What you are asked to do: Nothing below is to be printed except the lines between the line holding "Global Trade Compliance" and the line holding "4 Limited Parkway, Reynoldsburg, OH 43068", inclusive, each exactly as it appears.

Records from a data collection:
========
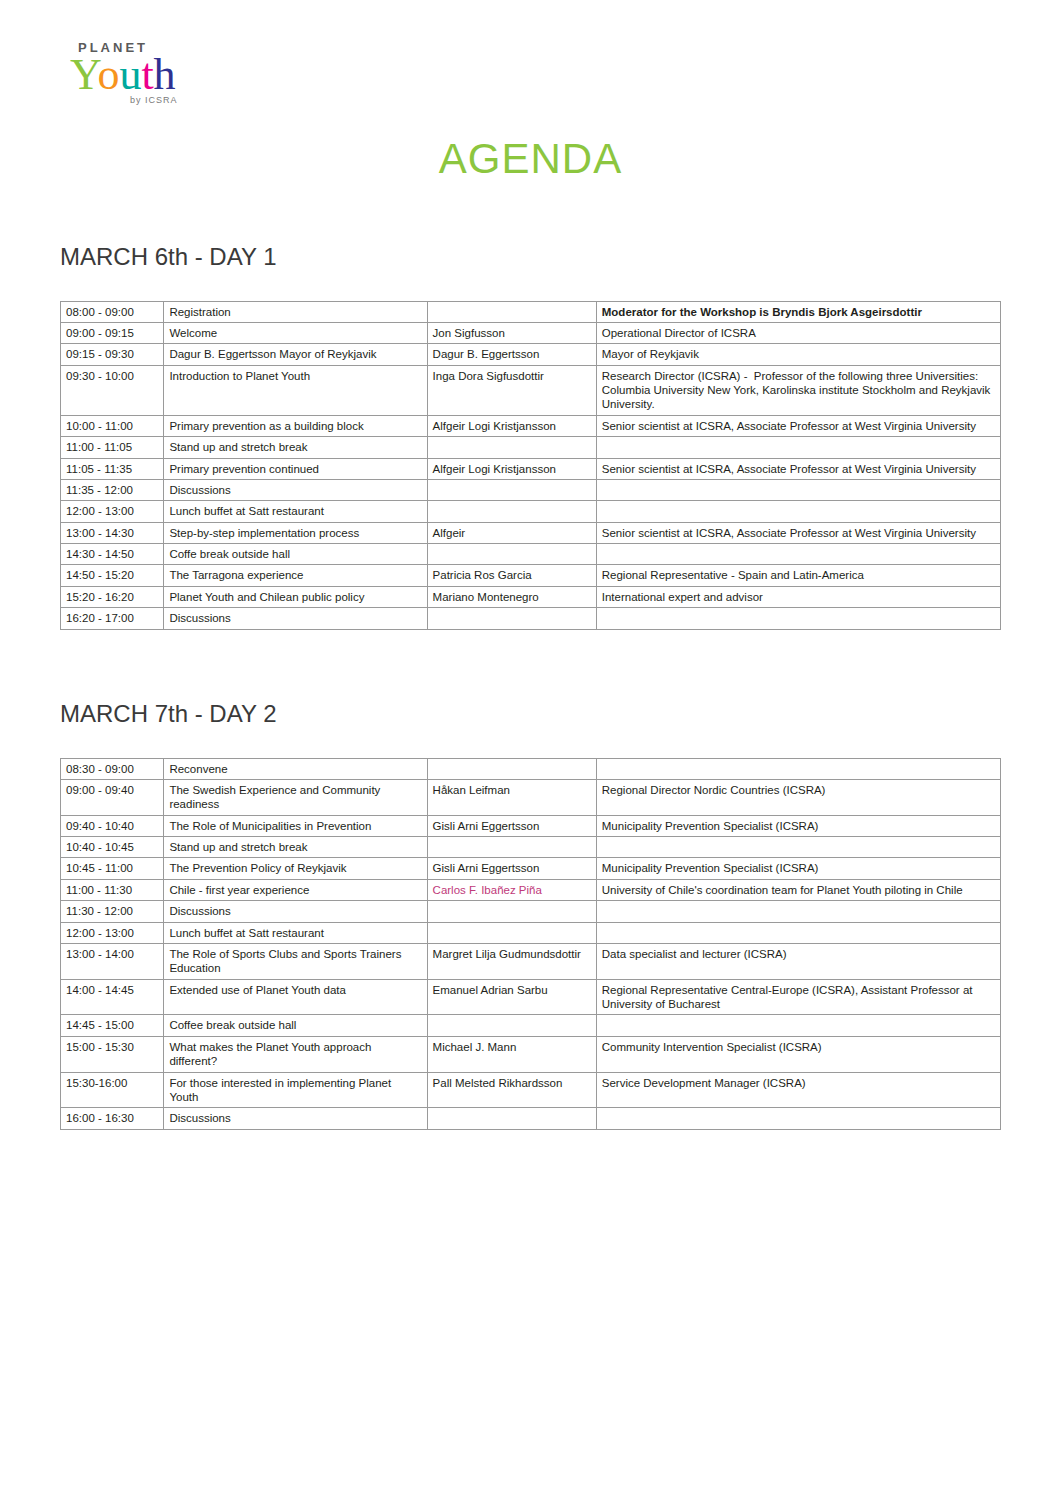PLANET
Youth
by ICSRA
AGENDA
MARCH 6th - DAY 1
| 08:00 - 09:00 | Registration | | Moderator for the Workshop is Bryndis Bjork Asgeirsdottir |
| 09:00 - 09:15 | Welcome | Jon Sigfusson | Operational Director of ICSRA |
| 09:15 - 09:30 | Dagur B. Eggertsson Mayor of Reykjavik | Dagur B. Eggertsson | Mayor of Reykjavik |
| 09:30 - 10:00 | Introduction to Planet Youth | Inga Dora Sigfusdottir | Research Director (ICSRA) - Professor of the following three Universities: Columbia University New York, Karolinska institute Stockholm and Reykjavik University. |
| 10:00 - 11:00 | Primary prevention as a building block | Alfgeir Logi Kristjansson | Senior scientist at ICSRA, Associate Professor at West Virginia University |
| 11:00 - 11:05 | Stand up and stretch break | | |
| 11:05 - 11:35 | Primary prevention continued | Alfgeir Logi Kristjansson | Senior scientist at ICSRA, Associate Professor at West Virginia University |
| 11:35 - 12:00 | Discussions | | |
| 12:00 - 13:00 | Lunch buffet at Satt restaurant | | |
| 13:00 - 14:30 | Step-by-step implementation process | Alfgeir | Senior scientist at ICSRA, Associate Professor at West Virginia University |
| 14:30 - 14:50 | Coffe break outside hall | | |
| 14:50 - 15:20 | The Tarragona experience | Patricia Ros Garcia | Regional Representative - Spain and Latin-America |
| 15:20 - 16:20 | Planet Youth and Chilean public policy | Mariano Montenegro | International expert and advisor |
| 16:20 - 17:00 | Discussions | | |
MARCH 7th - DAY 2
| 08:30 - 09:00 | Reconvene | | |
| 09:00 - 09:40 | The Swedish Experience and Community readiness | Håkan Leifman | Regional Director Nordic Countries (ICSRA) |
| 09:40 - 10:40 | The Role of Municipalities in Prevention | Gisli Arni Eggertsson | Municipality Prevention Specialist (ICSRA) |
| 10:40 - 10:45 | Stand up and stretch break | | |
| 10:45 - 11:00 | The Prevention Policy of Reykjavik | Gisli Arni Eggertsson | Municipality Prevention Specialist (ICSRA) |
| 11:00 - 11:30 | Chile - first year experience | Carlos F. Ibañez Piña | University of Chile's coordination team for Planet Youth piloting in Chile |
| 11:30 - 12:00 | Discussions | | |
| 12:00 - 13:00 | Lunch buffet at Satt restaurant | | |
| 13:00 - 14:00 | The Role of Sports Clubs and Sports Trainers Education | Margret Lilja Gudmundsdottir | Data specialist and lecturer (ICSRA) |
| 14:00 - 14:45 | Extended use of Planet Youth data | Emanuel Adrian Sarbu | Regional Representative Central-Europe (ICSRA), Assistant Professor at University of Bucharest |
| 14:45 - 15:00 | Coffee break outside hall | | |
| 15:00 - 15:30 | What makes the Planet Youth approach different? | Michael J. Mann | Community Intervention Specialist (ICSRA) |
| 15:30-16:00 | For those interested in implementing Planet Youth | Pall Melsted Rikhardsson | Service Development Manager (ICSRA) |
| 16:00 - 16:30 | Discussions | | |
========
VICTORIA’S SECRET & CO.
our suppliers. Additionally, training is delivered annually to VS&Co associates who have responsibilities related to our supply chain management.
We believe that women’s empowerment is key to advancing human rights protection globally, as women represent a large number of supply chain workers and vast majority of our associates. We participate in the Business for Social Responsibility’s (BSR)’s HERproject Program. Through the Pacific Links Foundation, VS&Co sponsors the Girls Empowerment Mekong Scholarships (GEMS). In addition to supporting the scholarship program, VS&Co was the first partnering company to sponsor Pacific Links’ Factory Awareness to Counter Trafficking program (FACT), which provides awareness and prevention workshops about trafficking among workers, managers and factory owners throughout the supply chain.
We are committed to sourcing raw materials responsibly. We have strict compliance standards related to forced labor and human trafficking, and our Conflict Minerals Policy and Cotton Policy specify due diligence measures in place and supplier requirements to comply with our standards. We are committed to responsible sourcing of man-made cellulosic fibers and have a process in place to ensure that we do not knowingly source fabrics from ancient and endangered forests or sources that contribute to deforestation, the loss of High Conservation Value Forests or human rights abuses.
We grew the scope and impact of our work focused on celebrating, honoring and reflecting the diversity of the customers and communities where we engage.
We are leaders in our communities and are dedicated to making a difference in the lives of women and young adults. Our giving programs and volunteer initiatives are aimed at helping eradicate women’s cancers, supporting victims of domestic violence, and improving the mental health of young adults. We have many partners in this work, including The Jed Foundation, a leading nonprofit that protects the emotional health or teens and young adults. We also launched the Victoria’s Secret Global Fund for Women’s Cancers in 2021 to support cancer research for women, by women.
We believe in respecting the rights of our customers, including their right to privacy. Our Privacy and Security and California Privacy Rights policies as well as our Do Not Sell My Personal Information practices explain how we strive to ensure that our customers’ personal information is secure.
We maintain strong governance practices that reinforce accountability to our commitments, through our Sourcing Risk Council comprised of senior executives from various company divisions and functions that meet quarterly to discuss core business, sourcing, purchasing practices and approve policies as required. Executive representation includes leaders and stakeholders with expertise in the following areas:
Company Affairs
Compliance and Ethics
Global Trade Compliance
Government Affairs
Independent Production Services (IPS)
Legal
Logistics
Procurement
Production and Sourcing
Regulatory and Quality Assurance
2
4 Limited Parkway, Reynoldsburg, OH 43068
========
Solution for this problem:
Global Trade Compliance
Government Affairs
Independent Production Services (IPS)
Legal
Logistics
Procurement
Production and Sourcing
Regulatory and Quality Assurance
2
4 Limited Parkway, Reynoldsburg, OH 43068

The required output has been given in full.